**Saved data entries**
BEGIN
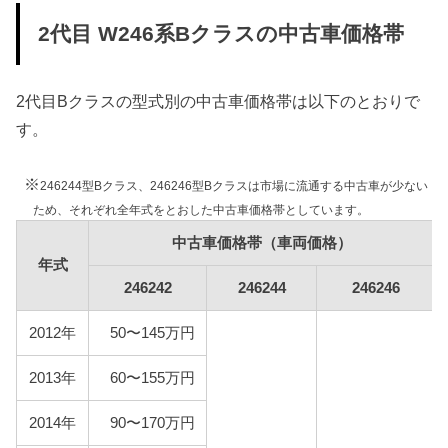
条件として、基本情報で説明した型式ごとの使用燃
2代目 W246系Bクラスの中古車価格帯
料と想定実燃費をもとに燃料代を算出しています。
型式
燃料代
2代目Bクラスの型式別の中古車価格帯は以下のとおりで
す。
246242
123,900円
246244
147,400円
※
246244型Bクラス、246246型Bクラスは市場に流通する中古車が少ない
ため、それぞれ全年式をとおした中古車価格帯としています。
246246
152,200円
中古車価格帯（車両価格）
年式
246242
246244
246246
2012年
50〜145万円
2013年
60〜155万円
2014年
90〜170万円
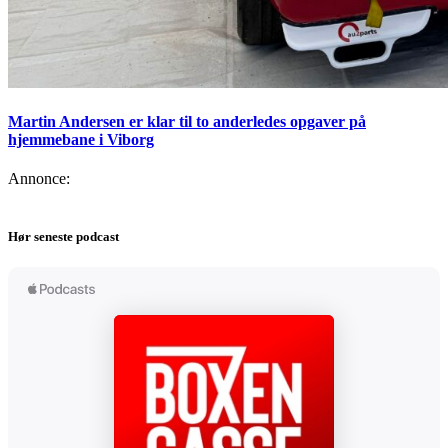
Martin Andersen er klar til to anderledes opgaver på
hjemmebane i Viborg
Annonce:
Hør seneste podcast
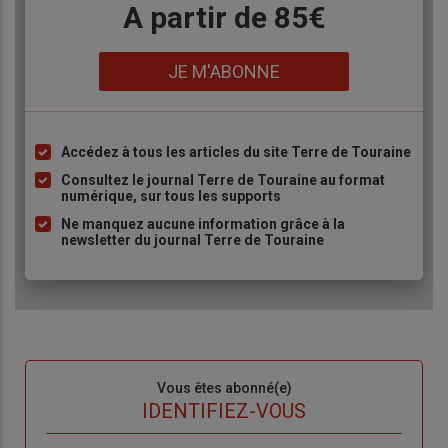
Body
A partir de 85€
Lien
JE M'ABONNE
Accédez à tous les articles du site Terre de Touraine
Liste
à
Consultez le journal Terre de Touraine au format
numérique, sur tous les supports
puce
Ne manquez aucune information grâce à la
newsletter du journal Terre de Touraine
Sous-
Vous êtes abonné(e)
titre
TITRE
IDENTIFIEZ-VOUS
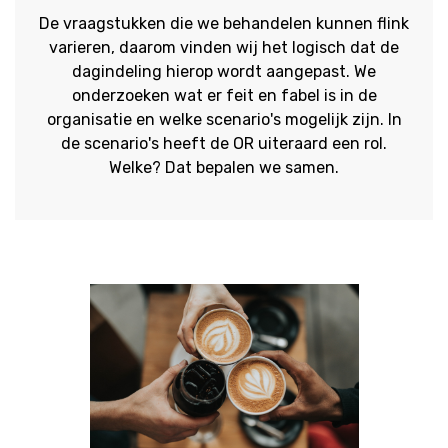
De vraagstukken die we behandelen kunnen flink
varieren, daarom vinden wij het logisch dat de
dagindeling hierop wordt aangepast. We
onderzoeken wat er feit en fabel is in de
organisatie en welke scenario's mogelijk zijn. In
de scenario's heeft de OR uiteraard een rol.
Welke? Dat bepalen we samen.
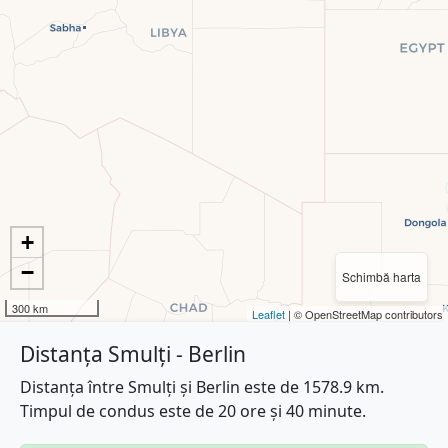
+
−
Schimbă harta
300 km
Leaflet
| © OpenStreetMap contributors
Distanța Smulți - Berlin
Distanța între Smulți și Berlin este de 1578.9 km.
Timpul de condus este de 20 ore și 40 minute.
END
Report how many lines of the records contain the string "Smulți", treating uppercase and lowercase as different, and give only the number.

2